Now lets see if we can use these data points to predict whether the percentage of insured people in a zip code. 
First we'll attempt a simple linear regression model. 

In [None]:
from sklearn.model_selection import train_test_split

In [None]:
X = df[['Average Income','Percent High Education','Percent Married','Percent No Car','Percent Home Owners']]
Y = df['Percent Prvte Hlth Insure']

In [None]:
X_train, X_test, Y_train, Y_test = train_test_split(X, Y, test_size = 0.3, random_state = 2017)

In [None]:
from sklearn.linear_model import LinearRegression

In [None]:
linearmodel = LinearRegression()
linearmodel.fit(X_train, Y_train)

In [None]:
linear_predict = linearmodel.predict(X_test)

In [None]:
from sklearn import metrics

In [None]:
metrics.mean_absolute_error(Y_test, linear_predict)

In [None]:
metrics.mean_squared_error(Y_test, linear_predict)

In [None]:
np.sqrt(metrics.mean_squared_error(Y_test, linear_predict))

In [None]:
plt.scatter(Y_test, linear_predict)

It seems that on average, or linear model will be off by one percentage bracket. 

While the Linear model seems to have some predictive capabilities, the fact that all the data, excluding our derived average income, is labeled categorically with discrete classifiers into brackets, instead of with the direct data they represent, a linear regression model doens't work well.

Instead, we might be better of using a classification model. Here we try to use a decision tree to predict rates of health coverage.

In [None]:
from sklearn.tree import DecisionTreeClassifier

In [None]:
dtree = DecisionTreeClassifier()

In [None]:
dtree.fit(X_train, Y_train)

In [None]:
dtree_predict = dtree.predict(X_test)

In [None]:
from sklearn.metrics import classification_report,confusion_matrix

In [None]:
print(classification_report(Y_test, dtree_predict))
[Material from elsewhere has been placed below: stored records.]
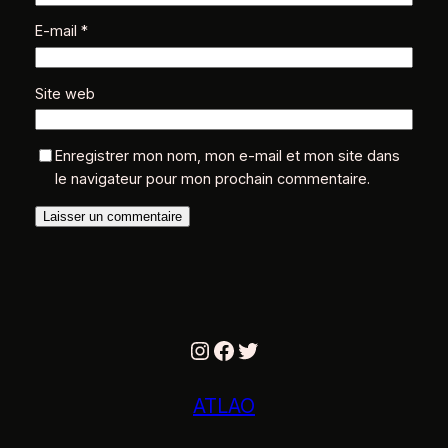
E-mail
*
Site web
Enregistrer mon nom, mon e-mail et mon site dans
le navigateur pour mon prochain commentaire.
Instagram
Facebook
Twitter
ATLAO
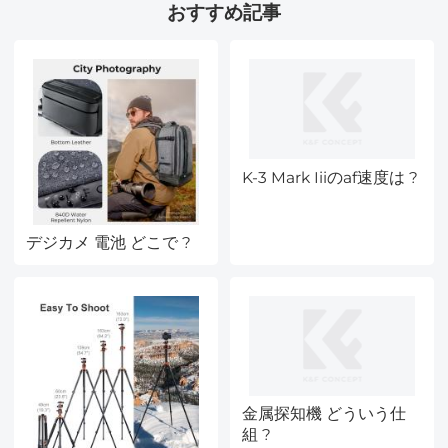
おすすめ記事
Nano-Xcel シリーズと
互換性あり
K-3 Mark Iiiのaf速度は ?
デジカメ 電池 どこで ?
金属探知機 どういう仕
組 ?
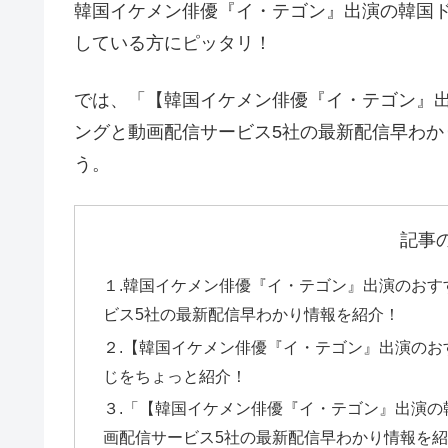
韓国イケメン俳優『イ・テゴン』出演の韓国
している方にピッタリ！
では、「【韓国イケメン俳優『イ・テゴン』
ングと動画配信サービス5社の最新配信早わ
う。
記事
１.韓国イケメン俳優『イ・テゴン』出演のお
ビス5社の最新配信早わかり情報を紹介！
２.【韓国イケメン俳優『イ・テゴン』出演の
じをちょっと紹介！
３.「【韓国イケメン俳優『イ・テゴン』出演
画配信サービス5社の最新配信早わかり情報を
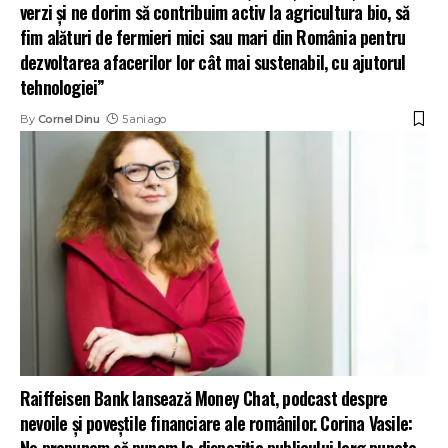
verzi și ne dorim să contribuim activ la agricultura bio, să
fim alături de fermieri mici sau mari din România pentru
dezvoltarea afacerilor lor cât mai sustenabil, cu ajutorul
tehnologiei”
By
Cornel Dinu
5 ani ago
Raiffeisen Bank lansează Money Chat, podcast despre
nevoile și poveștile financiare ale românilor. Corina Vasile:
Ne propunem să punem la dispoziția publicului larg puncte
The decision tree seems to have worked much better. We can now predict with a 92% degree of accuracy in what bracket of health insurance coverage a zip code belongs to. 

Lets see if we can improve on the decision tree with a random forest.

In [None]:
from sklearn.ensemble import RandomForestClassifier
rfc = RandomForestClassifier(n_estimators=500)
rfc.fit(X_train, Y_train)

In [None]:
RndForPred = rfc.predict(X_test)

In [None]:
print(classification_report(Y_test, RndForPred))

The random forest seems to be no more accurate than the simpler decision tree.

Still, the decision tree's predictive capabilites are interesting enough on there own.